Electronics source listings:
══════

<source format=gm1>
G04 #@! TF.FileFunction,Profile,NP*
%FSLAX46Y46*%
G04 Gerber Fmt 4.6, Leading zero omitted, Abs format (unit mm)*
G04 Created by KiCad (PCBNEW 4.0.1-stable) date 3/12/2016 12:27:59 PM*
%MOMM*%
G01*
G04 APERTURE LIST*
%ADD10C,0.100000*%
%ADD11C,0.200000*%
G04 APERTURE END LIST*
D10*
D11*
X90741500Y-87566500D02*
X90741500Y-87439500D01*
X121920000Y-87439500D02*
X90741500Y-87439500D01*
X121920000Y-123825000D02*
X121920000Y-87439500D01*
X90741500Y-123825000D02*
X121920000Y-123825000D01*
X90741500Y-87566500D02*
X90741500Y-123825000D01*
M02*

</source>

══════

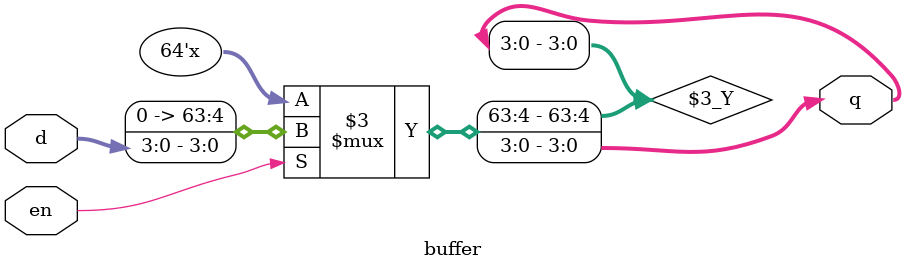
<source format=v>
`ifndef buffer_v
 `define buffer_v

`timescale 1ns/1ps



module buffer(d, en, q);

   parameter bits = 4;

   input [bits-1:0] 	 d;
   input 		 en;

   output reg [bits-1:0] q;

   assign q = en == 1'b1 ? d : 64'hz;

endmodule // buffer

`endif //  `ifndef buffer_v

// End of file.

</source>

══════

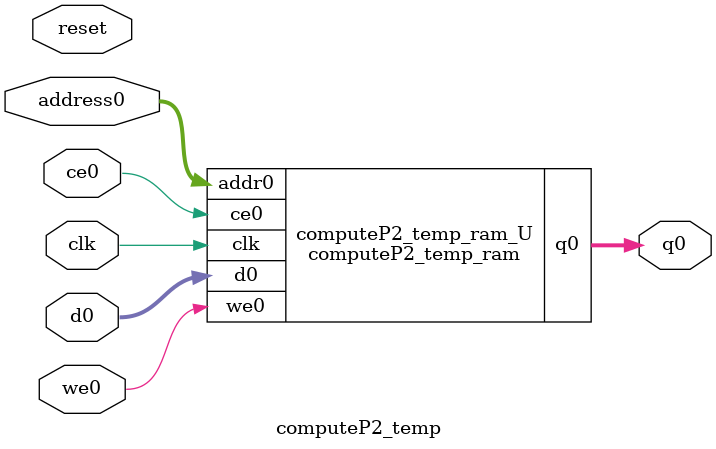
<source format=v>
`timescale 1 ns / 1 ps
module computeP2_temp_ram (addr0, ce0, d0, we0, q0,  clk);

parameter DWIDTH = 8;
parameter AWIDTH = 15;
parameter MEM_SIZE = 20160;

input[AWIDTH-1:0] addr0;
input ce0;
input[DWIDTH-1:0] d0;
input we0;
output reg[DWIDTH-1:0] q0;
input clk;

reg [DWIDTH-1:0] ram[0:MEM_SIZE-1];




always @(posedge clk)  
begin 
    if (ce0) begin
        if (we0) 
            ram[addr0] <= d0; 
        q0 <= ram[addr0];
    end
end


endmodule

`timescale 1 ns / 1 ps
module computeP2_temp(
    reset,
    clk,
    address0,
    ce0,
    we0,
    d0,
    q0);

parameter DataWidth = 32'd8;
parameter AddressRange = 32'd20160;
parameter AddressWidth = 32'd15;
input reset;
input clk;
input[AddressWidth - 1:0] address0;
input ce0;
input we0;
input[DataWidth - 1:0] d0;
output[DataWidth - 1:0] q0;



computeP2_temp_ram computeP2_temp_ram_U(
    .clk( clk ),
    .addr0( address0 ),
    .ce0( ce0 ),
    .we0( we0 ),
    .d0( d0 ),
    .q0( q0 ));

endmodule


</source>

══════

* Activity: Go through the entries. Report every line that contains the word "output".

* Solution to this exercise:
   output reg [bits-1:0] q;
output reg[DWIDTH-1:0] q0;
output[DataWidth - 1:0] q0;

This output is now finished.